* **Task directions**: For this exercise, restate every line below word for word and drop the images.

(Dataset entries)
====
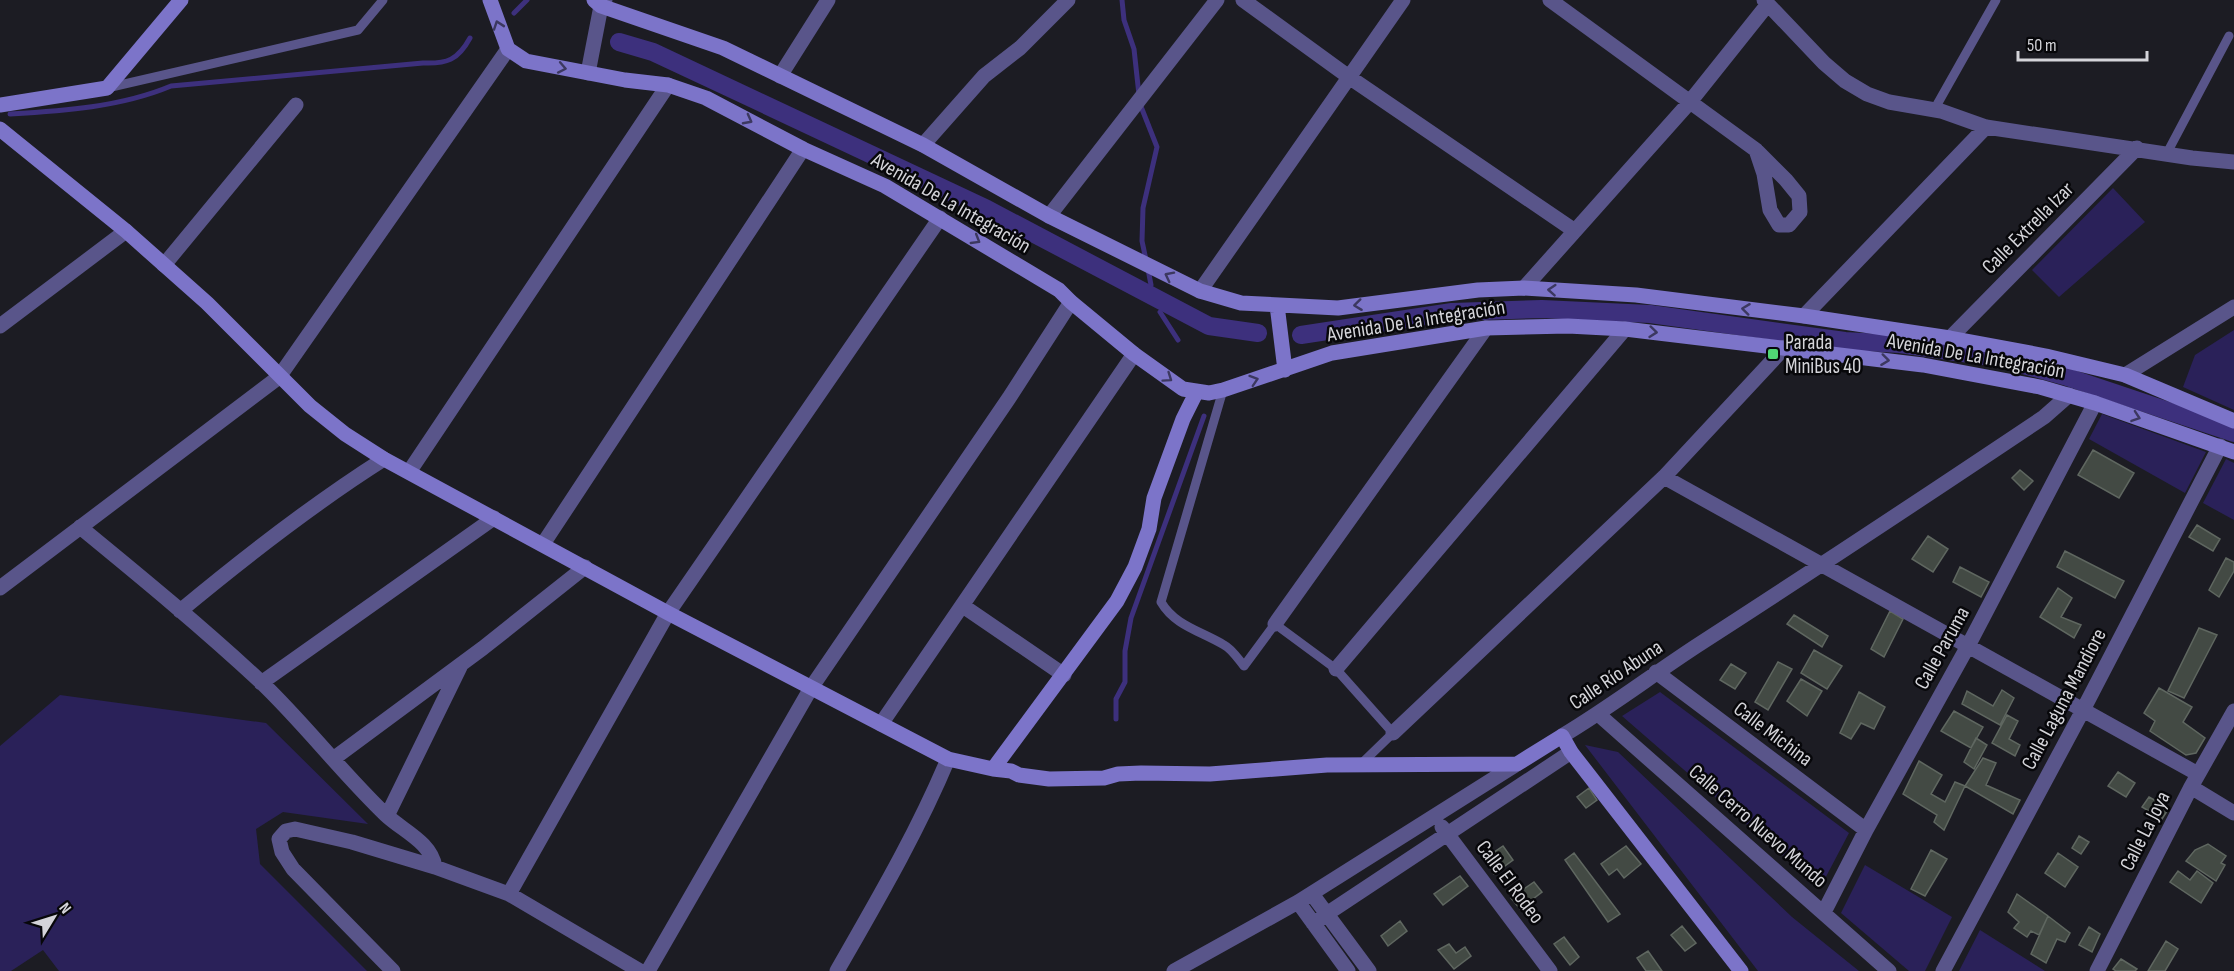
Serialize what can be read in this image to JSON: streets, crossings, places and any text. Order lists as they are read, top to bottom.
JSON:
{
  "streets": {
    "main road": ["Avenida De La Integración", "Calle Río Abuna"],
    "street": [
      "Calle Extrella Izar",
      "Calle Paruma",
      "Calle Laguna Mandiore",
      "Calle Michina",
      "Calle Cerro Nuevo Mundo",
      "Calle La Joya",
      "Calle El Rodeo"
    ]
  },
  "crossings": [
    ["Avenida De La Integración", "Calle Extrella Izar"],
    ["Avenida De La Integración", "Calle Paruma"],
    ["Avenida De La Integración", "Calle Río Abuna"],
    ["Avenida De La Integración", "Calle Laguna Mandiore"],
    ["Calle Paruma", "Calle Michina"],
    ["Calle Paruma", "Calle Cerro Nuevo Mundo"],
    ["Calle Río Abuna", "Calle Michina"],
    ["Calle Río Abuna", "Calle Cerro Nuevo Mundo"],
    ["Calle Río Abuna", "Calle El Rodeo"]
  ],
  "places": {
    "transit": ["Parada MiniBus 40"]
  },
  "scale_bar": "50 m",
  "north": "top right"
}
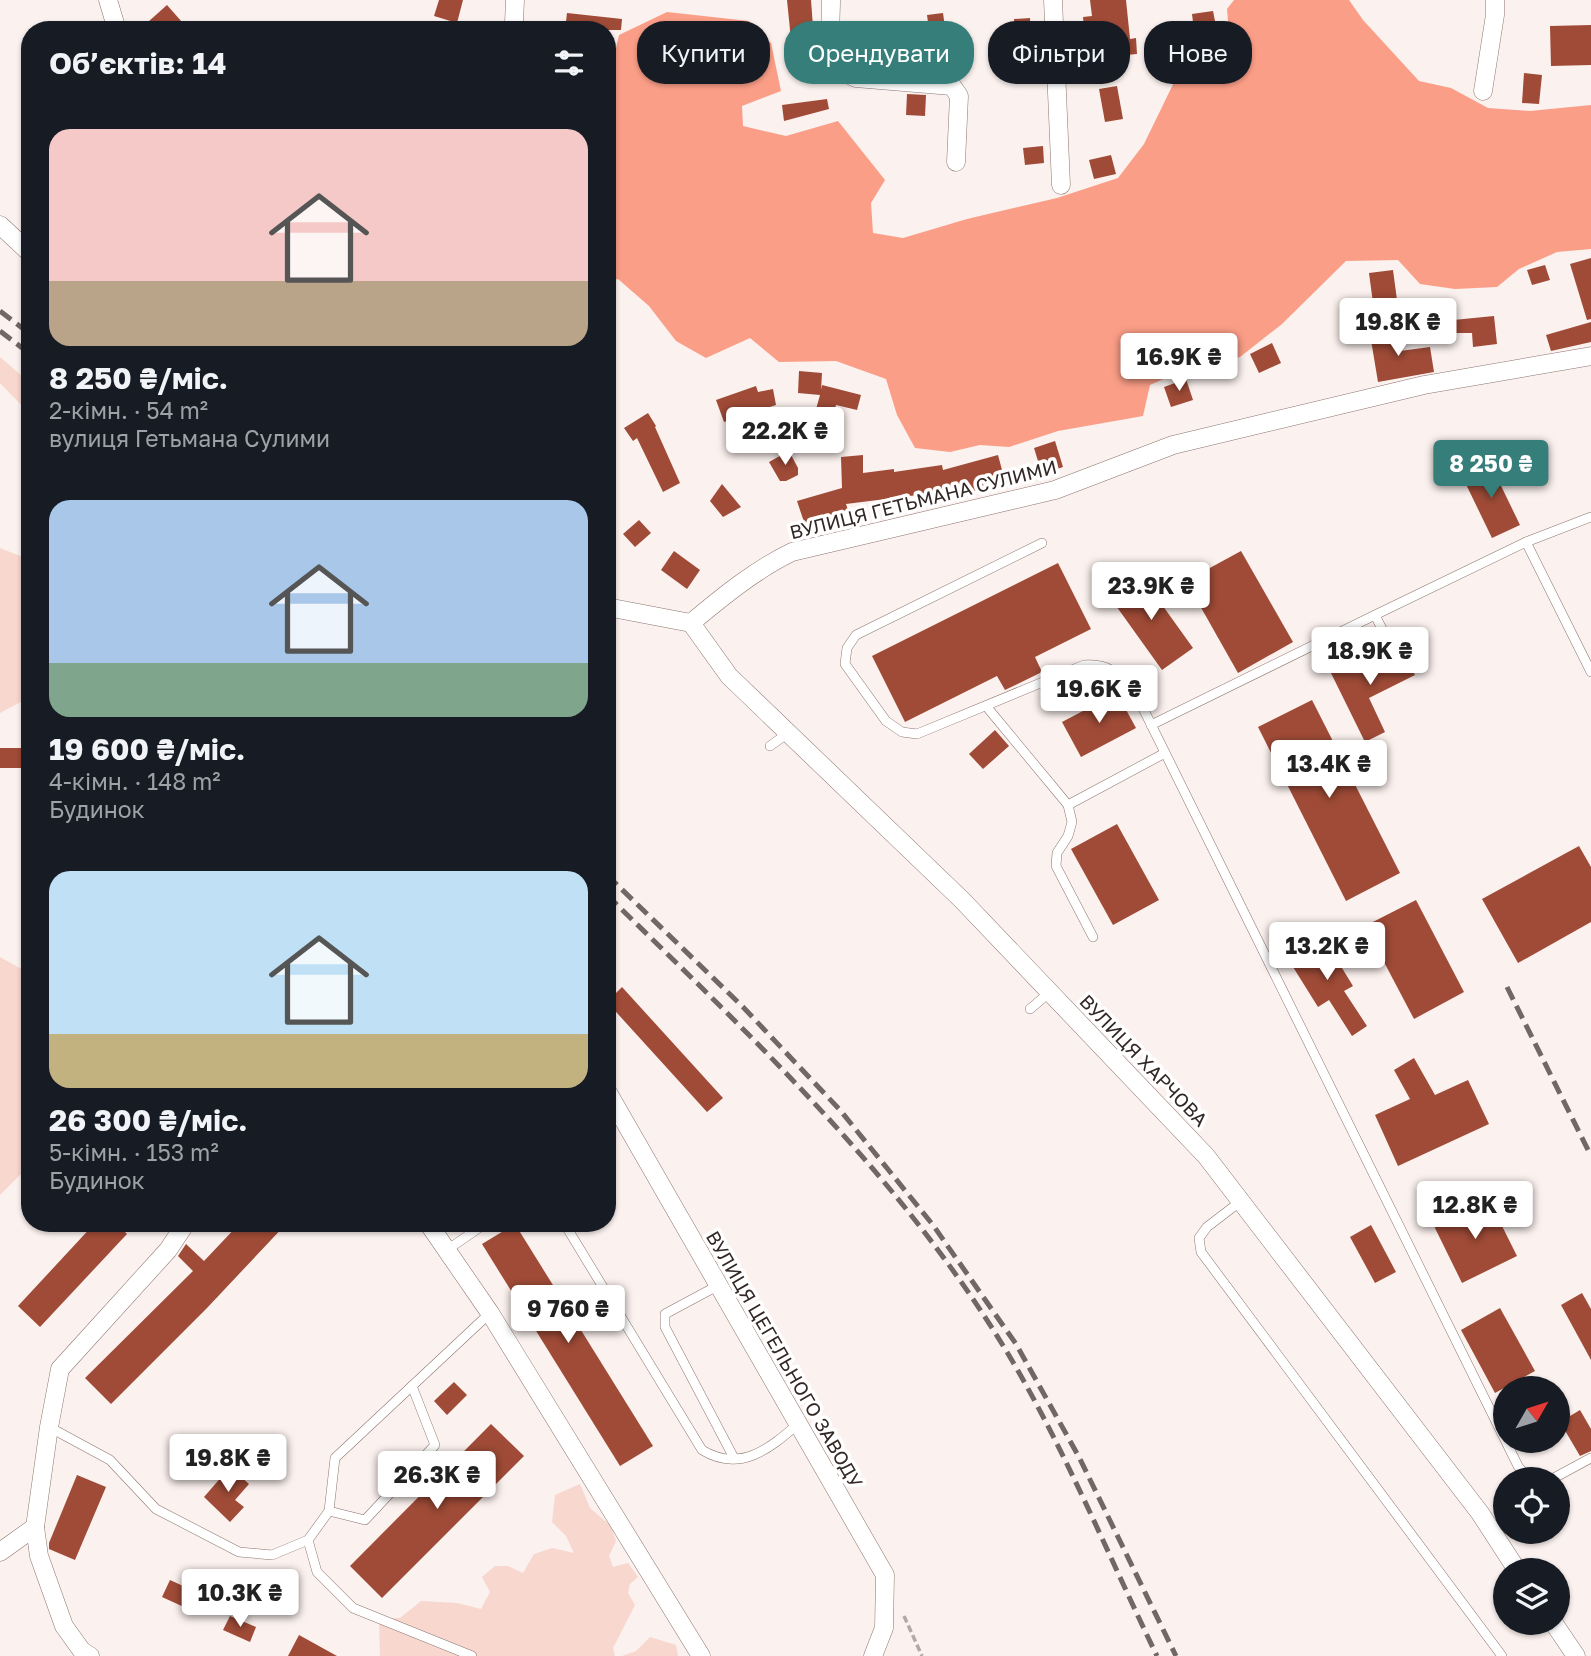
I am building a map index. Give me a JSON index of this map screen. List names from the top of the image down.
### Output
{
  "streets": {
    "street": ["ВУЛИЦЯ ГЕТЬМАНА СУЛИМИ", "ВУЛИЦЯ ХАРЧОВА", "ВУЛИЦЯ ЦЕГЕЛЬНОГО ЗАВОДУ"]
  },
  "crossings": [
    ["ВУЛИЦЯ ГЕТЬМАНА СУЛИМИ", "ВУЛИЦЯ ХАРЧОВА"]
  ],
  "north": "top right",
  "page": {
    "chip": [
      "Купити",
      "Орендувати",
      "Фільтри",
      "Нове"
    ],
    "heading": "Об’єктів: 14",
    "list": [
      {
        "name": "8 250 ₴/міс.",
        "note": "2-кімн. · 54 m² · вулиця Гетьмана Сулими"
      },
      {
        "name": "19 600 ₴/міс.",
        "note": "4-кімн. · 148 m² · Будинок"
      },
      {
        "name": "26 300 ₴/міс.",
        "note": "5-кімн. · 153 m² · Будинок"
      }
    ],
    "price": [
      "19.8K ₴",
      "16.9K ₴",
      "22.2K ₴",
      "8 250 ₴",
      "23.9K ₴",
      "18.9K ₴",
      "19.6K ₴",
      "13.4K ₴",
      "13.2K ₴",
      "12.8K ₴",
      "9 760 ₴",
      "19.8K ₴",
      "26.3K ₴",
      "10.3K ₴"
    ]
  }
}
====
* **Solution to this problem**:
Serialize what can be read in this image to JSON: streets, crossings, places and any text. Order lists as they are read, top to bottom.
JSON:
{
  "streets": {
    "main road": ["Avenida De La Integración", "Calle Río Abuna"],
    "street": [
      "Calle Extrella Izar",
      "Calle Paruma",
      "Calle Laguna Mandiore",
      "Calle Michina",
      "Calle Cerro Nuevo Mundo",
      "Calle La Joya",
      "Calle El Rodeo"
    ]
  },
  "crossings": [
    ["Avenida De La Integración", "Calle Extrella Izar"],
    ["Avenida De La Integración", "Calle Paruma"],
    ["Avenida De La Integración", "Calle Río Abuna"],
    ["Avenida De La Integración", "Calle Laguna Mandiore"],
    ["Calle Paruma", "Calle Michina"],
    ["Calle Paruma", "Calle Cerro Nuevo Mundo"],
    ["Calle Río Abuna", "Calle Michina"],
    ["Calle Río Abuna", "Calle Cerro Nuevo Mundo"],
    ["Calle Río Abuna", "Calle El Rodeo"]
  ],
  "places": {
    "transit": ["Parada MiniBus 40"]
  },
  "scale_bar": "50 m",
  "north": "top right"
}
I am building a map index. Give me a JSON index of this map screen. List names from the top of the image down.
### Output
{
  "streets": {
    "street": ["ВУЛИЦЯ ГЕТЬМАНА СУЛИМИ", "ВУЛИЦЯ ХАРЧОВА", "ВУЛИЦЯ ЦЕГЕЛЬНОГО ЗАВОДУ"]
  },
  "crossings": [
    ["ВУЛИЦЯ ГЕТЬМАНА СУЛИМИ", "ВУЛИЦЯ ХАРЧОВА"]
  ],
  "north": "top right",
  "page": {
    "chip": [
      "Купити",
      "Орендувати",
      "Фільтри",
      "Нове"
    ],
    "heading": "Об’єктів: 14",
    "list": [
      {
        "name": "8 250 ₴/міс.",
        "note": "2-кімн. · 54 m² · вулиця Гетьмана Сулими"
      },
      {
        "name": "19 600 ₴/міс.",
        "note": "4-кімн. · 148 m² · Будинок"
      },
      {
        "name": "26 300 ₴/міс.",
        "note": "5-кімн. · 153 m² · Будинок"
      }
    ],
    "price": [
      "19.8K ₴",
      "16.9K ₴",
      "22.2K ₴",
      "8 250 ₴",
      "23.9K ₴",
      "18.9K ₴",
      "19.6K ₴",
      "13.4K ₴",
      "13.2K ₴",
      "12.8K ₴",
      "9 760 ₴",
      "19.8K ₴",
      "26.3K ₴",
      "10.3K ₴"
    ]
  }
}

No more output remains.